Selected passage
──────
Thursday, November 17, 2005

Natural Law Theory is a Kind of Divine Command Theory

Natural Law Theory holds that beings such as us have ends from which our obligations may be inferred. I'll give you an example.

Suppose a natural law theorist holds, as he is apt to do, that homosexuality is wrong because heterosexuality is our natural purpose. This is to say that our natures are such that homosexuality is unnatural behavior for us and therefore immoral.

The obvious and common retort is to charge natural law theory with the naturalistic fallacy. This is to charge that it invalidly infers from the fact that something is unnatural in some biological sense to the conclusion that it is wrong. The reply from the natural law theorist is that the inference is indeed valid because here by "biological" we include the notion of God's creation.

However, this reply is just to say that we may infer our moral obligations from what is natural because God has chosen which things to make the natural things.
──────
Your instructions
Pick up the blog post on natural law theory and divine command theory right after its last sentence and write what comes next. The items after this are included only as filler and play no part in the work.
──────
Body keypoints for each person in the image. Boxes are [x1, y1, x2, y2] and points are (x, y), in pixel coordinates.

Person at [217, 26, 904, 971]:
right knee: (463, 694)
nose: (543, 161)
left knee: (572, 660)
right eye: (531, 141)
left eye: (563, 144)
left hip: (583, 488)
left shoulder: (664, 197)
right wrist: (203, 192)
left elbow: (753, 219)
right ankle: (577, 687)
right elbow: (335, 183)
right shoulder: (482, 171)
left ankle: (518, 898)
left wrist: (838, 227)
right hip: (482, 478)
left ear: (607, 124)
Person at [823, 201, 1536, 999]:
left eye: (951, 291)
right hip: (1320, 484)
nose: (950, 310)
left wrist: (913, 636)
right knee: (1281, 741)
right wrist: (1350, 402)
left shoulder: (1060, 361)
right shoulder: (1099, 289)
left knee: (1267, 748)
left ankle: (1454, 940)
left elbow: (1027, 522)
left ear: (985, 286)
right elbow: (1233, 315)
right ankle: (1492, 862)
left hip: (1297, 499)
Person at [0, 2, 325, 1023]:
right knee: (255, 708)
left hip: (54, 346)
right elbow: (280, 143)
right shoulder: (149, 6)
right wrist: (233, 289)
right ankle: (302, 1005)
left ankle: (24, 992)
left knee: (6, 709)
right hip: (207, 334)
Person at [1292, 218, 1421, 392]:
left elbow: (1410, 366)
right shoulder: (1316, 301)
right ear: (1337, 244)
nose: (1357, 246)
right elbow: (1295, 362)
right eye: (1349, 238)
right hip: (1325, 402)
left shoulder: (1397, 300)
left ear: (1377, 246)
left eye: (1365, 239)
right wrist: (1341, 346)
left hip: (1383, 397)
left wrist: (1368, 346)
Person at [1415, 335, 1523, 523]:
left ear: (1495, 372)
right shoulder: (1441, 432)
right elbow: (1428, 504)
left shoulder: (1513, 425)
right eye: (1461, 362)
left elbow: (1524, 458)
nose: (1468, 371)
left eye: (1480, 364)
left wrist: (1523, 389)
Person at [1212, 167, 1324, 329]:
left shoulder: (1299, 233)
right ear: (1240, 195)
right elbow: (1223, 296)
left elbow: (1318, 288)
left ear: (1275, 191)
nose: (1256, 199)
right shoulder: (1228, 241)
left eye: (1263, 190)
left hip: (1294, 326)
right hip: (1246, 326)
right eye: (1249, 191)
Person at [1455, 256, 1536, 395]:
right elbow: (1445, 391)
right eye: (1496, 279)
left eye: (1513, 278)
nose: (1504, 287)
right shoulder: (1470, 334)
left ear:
──────
Solved exercise
Another example will help. A natural law theorist is liable to argue that a human embryo is a rational being and therefore, in spite of the fact that it has not brain, has a mind and a right to be treated as any human being with a mind ought to be treated. His reasoning is that the embryo is rational in that its nature has been selected to be such that it will someday reason. His reasoning is not that the embryo has a genetic tendency to go on to become rational. The difference between these two kinds of reasoning is that the natural law theorist's reasoning assumes that God's choosing a thing's natural tendencies give that thing its end. In other words, it is only because of God's choice that the being in question has such and such an end. That is the Divine Command Theory.